Most learning in organisations is focused on keeping abreast of technical push and marketing pull – in both cases Learning 1. But no amount of Learning 1 will bring about learning 2. Nor will more Learning 2 get us to Learning 3. Everyone in an organisation is capable of higher levels of learning but unless the executive team is engaged, the organisation as a whole will not thrive. Each executive team should ask itself three questions: How are we, in our daily practice, individually and collectively engaging in Learnings 1, 2 and 3? In what ways do we encourage and support each level of learning throughout our organisation? How does our organisational development relate to and inform our business strategy?

International consultant, Charlie Krone talked of three kinds of work. He used the acronym OLS to distinguish Operational, Leadership, and Strategic work. They are often conflated or confused by the misconception that Operations is for operators, Strategy for the executive and Leadership mediates between them. Such a view is demeaning and destructive, because everybody in an organisation performs all three. Even the lowliest employee is strategic in their area of responsibility, as in the story of the NASA cleaner who, when asked his role, said he was helping put men on the moon. Leadership can be contributed in every interaction between people, so long as hierarchy does not intervene. And even the chief executive has operational work to do. Unfortunately, because we rarely make these distinctions, we deprive the organisation of much of the talent and energy that is available and overburden those who try to fill the gaps.

The corollary to the OLS triad is SCI; Skill, Capacity and Intent. Varney Everyone has Skill and Knowledge to act (What), Capacity for initiative (How) and Intent to succeed (Why). If we insist on top down control we deny most of our employees the exercise of their capacity and intent. Thus our organisation is deprived of most of its human resource.

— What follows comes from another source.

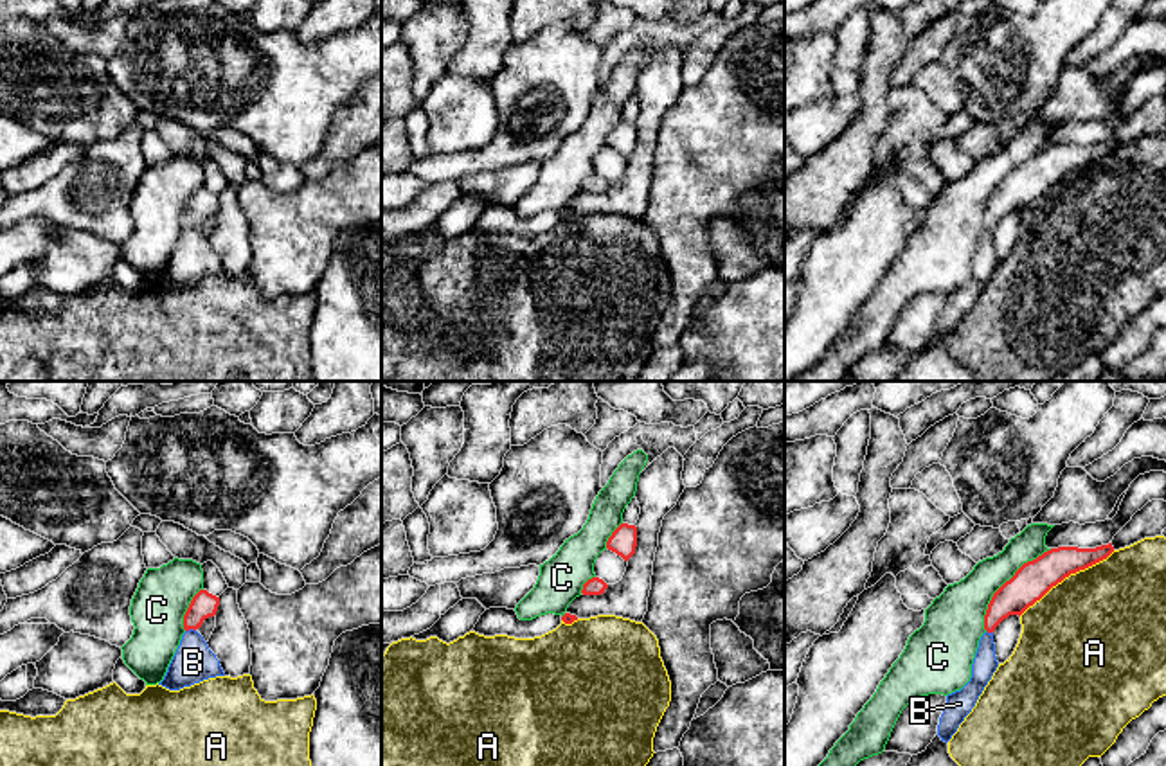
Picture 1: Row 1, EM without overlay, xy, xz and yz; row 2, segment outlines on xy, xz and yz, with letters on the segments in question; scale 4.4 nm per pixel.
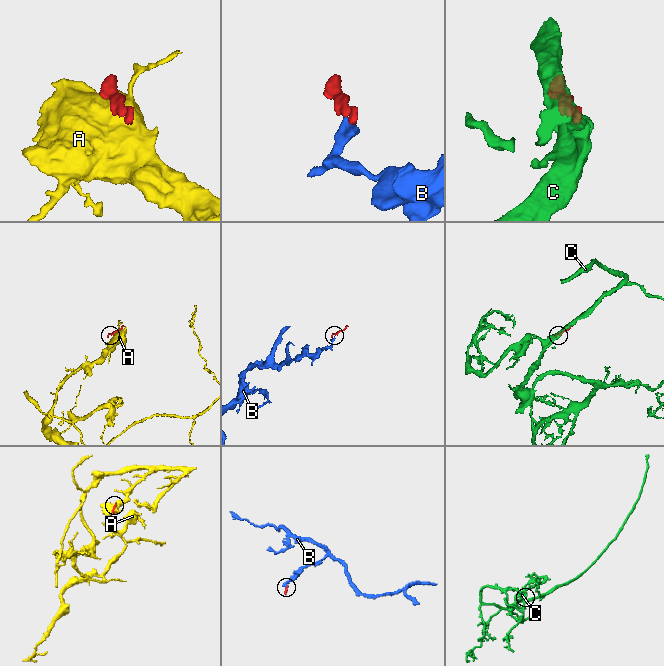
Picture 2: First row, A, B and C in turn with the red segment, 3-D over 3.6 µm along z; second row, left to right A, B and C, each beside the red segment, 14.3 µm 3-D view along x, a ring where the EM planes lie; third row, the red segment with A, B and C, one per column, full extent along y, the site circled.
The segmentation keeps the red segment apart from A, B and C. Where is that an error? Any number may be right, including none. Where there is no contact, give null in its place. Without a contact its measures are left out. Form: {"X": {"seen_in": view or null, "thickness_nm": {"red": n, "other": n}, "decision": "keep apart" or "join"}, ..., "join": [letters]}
{"A": {"seen_in": "yz", "thickness_nm": {"red": 170, "other": 480}, "decision": "keep apart"}, "B": {"seen_in": "xy", "thickness_nm": {"red": 120, "other": 190}, "decision": "join"}, "C": {"seen_in": "yz", "thickness_nm": {"red": 170, "other": 240}, "decision": "keep apart"}, "join": ["B"]}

If, on the other hand, we engage in higher level learning and develop that triad within each person, we will transform their collective effort through the way they organise.

Teams are microcosms of organisations and team development is more easily grasped than organisational development. Team-working gives us a way of engaging people in lifting their game and transforming performance by stimulating higher-order learning. It develops how people do what they do. It transforms relationships. Of course, we are talking about real high-performing teams, not just any bunch of people with the word team in their title. The collective intelligence of a high-performing team is greater than that of any team member. In the same way, enhancing the level of an organisation’s learning increases the intelligence of the whole organisation.